* [Problem description]
Report the number of lines in the entries below that include the word "ctrl", and nothing else.

* [Records to process]
————

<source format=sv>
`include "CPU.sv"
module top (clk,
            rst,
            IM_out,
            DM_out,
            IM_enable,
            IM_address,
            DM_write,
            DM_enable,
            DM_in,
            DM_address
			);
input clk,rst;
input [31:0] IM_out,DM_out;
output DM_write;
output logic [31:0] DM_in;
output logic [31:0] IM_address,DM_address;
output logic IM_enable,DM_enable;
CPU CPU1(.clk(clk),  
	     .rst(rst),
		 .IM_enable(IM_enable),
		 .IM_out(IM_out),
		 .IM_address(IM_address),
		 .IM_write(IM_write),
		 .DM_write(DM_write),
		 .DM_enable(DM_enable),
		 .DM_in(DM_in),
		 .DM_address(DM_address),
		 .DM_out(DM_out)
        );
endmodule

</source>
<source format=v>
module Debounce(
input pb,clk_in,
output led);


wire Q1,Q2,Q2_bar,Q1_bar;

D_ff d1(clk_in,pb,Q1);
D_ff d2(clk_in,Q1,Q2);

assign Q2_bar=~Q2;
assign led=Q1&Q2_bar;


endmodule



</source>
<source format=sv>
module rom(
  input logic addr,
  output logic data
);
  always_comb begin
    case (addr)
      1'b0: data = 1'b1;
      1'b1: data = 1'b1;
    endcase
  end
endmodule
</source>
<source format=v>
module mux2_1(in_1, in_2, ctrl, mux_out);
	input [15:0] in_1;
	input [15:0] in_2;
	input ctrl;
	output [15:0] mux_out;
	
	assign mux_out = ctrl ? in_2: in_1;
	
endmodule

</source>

————

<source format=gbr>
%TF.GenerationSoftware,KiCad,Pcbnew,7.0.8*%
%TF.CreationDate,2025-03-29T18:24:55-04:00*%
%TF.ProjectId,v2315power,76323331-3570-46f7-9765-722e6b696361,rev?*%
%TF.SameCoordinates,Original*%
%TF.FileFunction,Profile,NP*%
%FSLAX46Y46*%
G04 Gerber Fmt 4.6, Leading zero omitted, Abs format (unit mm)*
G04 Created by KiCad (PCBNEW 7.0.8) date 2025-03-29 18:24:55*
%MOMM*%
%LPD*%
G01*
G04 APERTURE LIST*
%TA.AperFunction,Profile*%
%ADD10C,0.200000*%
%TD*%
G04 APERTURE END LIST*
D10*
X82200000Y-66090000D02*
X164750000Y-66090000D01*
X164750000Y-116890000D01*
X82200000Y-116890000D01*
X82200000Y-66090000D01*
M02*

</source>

————

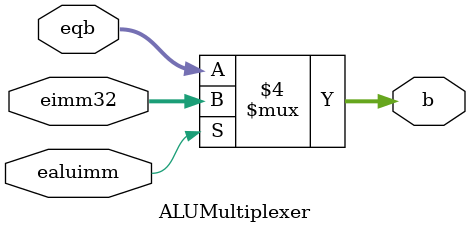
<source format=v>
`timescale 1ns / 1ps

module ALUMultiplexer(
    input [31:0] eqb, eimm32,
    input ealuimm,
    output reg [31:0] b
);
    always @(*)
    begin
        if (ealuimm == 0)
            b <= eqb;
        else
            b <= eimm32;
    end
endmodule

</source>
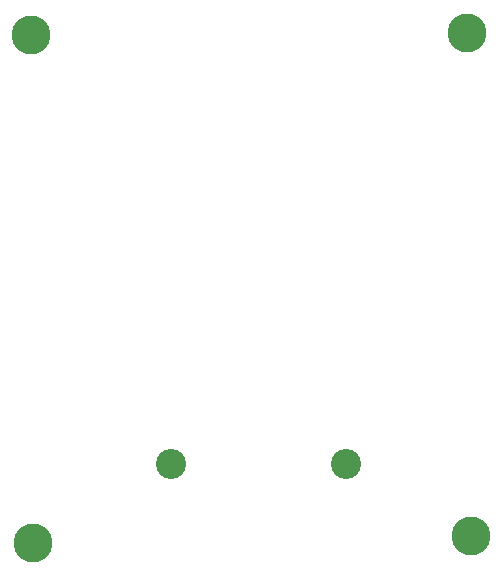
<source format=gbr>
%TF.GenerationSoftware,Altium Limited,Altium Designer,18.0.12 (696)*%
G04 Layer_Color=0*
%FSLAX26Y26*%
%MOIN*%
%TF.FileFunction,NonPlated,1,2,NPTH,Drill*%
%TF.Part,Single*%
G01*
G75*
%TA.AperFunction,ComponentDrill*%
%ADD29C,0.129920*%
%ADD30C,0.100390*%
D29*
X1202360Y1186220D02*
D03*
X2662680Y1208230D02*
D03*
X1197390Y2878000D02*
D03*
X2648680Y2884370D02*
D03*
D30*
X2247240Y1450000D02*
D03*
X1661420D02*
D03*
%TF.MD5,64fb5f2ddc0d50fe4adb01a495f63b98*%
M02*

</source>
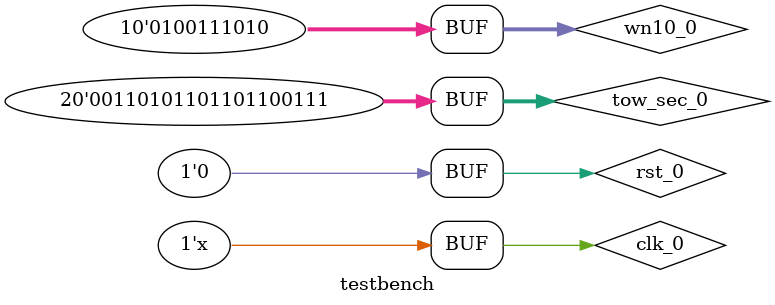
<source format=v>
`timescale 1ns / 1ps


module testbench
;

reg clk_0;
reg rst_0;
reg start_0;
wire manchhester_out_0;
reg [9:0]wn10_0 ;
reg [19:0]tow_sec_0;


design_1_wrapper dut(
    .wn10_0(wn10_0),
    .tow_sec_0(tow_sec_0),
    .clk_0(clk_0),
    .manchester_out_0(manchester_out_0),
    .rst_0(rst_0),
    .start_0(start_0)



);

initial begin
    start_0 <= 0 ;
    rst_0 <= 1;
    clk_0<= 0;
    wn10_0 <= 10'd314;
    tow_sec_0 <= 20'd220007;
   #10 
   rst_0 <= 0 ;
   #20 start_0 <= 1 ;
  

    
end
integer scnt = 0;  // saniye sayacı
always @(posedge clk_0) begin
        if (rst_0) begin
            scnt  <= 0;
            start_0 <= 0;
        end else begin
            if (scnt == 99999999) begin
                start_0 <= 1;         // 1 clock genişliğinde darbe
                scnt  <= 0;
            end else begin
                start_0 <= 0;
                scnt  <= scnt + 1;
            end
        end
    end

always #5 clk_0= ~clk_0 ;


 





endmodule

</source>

————

* [Problem solution]
3